Está na natureza humana gostar de histórias. Tribos inteiras reuniam-se em torno de uma fogueira para ouvirem os seus anciãos nas narrativas de coisas acontecidas ou, tanto fazia, de ficções nascidas do acrescento de um ponto ao conto contado pelos pais dos seus avós.
Os melhores contadores de histórias garantiam um lugar de destaque nos tempos de lazer, eram protagonistas dos filmes que projectavam nas imaginações daqueles que entretinham, ora choravam, ora sorriam, com histórias de gente que podiam ser pássaros disfarçados ou deuses traquinas que desciam ao mundo real para matarem o tédio de uma eternidade nos céus.
As estrelas e a lua, fascinantes e misteriosas, cobriam o horizonte visual por detrás das imagens que os espectadores criavam na tela escura da noite, caçadores trapalhões que fugiam, eles as presas, da sua caça que os apanhava a jeito agachados nas suas precisões, feiticeiros poderosos que transformavam os inimigos em insectos rastejantes, mulheres bonitas que conduziam tribos inteiras a guerras sem quartel, vidas contadas ou apenas inventadas pelas mentes dos contadores das histórias que divertiam os outros e lhes transmitiam saberes, as suas morais, que os ensinavam a respeitar o que mais valia e a temer ameaças que nunca haviam enfrentado até então.
As histórias propagadas pela voz profunda de um ancião a cada um dos seus sucessores, os futuros transmissores do registo possível de vidas a acontecerem num mundo tantas vezes hostil, mas quase sempre generoso nas oferendas de coisas que alimentam as vidas.
Como as histórias, preciosas, que distraíam os homens das suas preocupações diárias com a sua sobrevivência e a dos seus, que lhes abriam as portas dos céus com as memórias de antepassados que dessa forma não eram esquecidos ou a lembrança de filhos perdidos sob os rigores de um inverno mais duro ou numa armadilha montada por uma tribo rival.

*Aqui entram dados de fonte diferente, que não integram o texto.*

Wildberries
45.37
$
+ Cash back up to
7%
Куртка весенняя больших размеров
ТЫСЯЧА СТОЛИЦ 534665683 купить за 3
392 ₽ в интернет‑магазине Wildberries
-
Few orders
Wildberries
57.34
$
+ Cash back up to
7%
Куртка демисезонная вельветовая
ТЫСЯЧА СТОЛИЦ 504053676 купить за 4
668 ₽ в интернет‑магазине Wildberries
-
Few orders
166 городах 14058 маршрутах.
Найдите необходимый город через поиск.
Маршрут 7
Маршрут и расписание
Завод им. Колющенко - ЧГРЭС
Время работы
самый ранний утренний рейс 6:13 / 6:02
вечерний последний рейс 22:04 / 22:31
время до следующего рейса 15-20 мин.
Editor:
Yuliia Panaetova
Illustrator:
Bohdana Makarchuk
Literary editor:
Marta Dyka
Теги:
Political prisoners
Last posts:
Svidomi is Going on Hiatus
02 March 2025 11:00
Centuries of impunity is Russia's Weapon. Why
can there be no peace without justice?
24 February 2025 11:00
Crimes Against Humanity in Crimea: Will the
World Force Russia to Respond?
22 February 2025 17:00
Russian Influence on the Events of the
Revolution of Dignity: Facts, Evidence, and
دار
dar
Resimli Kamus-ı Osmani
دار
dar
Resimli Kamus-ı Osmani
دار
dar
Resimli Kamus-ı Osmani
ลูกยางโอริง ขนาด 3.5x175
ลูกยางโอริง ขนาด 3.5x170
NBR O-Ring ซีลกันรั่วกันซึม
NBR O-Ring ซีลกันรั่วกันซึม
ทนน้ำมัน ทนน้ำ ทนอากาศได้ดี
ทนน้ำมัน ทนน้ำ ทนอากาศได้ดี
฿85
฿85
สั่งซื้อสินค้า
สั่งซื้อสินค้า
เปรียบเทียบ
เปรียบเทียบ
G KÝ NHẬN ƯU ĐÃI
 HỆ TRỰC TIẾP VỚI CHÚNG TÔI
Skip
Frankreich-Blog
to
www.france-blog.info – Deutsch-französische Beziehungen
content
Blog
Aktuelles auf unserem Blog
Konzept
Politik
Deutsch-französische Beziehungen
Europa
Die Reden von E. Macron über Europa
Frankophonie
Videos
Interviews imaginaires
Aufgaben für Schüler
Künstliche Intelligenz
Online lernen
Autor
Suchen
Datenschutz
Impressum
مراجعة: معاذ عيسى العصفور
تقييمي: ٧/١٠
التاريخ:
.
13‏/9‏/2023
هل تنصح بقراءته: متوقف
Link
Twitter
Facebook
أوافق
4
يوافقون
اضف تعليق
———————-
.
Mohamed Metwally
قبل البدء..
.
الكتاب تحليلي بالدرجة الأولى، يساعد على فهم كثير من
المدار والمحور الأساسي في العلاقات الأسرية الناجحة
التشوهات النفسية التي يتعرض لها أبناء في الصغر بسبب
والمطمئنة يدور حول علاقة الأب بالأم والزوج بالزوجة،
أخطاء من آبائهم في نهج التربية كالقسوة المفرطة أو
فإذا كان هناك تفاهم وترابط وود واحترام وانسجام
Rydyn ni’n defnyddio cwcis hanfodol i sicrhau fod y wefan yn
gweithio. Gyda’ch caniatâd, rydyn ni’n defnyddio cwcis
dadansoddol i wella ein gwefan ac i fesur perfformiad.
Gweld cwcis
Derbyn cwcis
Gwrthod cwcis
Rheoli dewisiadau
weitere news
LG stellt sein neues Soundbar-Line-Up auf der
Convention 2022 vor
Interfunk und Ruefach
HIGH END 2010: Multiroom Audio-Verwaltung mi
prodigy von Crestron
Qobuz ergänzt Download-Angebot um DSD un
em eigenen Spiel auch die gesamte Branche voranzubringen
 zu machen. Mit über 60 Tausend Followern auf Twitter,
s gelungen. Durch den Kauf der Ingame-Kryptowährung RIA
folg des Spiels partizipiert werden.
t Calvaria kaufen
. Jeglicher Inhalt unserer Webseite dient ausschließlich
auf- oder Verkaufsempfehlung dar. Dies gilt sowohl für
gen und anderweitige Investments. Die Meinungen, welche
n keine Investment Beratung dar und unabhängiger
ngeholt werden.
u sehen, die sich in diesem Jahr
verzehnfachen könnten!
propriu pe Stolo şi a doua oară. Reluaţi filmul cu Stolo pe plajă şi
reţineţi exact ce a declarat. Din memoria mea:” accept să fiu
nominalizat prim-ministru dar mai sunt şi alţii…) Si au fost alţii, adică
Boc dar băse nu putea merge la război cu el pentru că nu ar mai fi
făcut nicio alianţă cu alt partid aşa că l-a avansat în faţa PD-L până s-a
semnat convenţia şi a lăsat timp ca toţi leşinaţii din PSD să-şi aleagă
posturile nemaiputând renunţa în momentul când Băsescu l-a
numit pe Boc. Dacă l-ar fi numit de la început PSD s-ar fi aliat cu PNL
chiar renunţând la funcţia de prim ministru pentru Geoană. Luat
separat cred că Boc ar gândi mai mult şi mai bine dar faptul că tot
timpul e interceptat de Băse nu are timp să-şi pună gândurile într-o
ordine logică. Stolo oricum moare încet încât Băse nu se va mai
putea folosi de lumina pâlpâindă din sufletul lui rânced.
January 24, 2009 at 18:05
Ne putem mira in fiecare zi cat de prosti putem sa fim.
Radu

Os mais jovens, sedentos de diversão, ouviam as histórias com mais atenção porque delas sorviam aos poucos tudo aquilo que lhes poderia valer ao longo do caminho pela existência forrada a pontos de interrogação tão numerosos como as estrelas no céu que não sabiam explicar mas existiam porque os seus olhos as viam como aos rostos enrugados e aos sorrisos desdentados dos velhos que imitavam os búfalos que atacavam os caçadores desatentos ou abriam os braços como asas dos falcões que diziam transportarem as almas de heróis que sobrevoavam os campos de batalhas vencidas ou de derrotas sofridas ou apenas para poderem rever as suas amadas depois de a morte os levar para o outro mundo que não lhes permitia falar para contarem as suas histórias, enriquecidas ao sabor da passagem do tempo com as impressões mais marcantes ou as informações mais importantes que os mais sábios ou os mais espertos precisavam divulgar.
Sim, está na natureza humana esta sede de contar e de conhecer as histórias que continuam a exercitar a imaginação ou a perpetuar uma tradição mais teimosa, capaz de resistir à influência perniciosa do progresso sobre os hábitos antigos e os detalhes que não se querem esquecidos das origens que se queiram respeitar ou apenas porque não se podem perder rastos da passagem do tempo, sabedoria, que desvendam os caminhos do futuro nas entrelinhas das histórias de ficção que já não se desenham no céu estrelado mas ganham vida nas páginas irrequietas de um velho livro agitado pelo vento num jardim descrito numa história de amor ou mesmo por detrás do reflexo romântico da lua destacada pelo olhar por entre o brilho das palavras escritas num moderno monitor.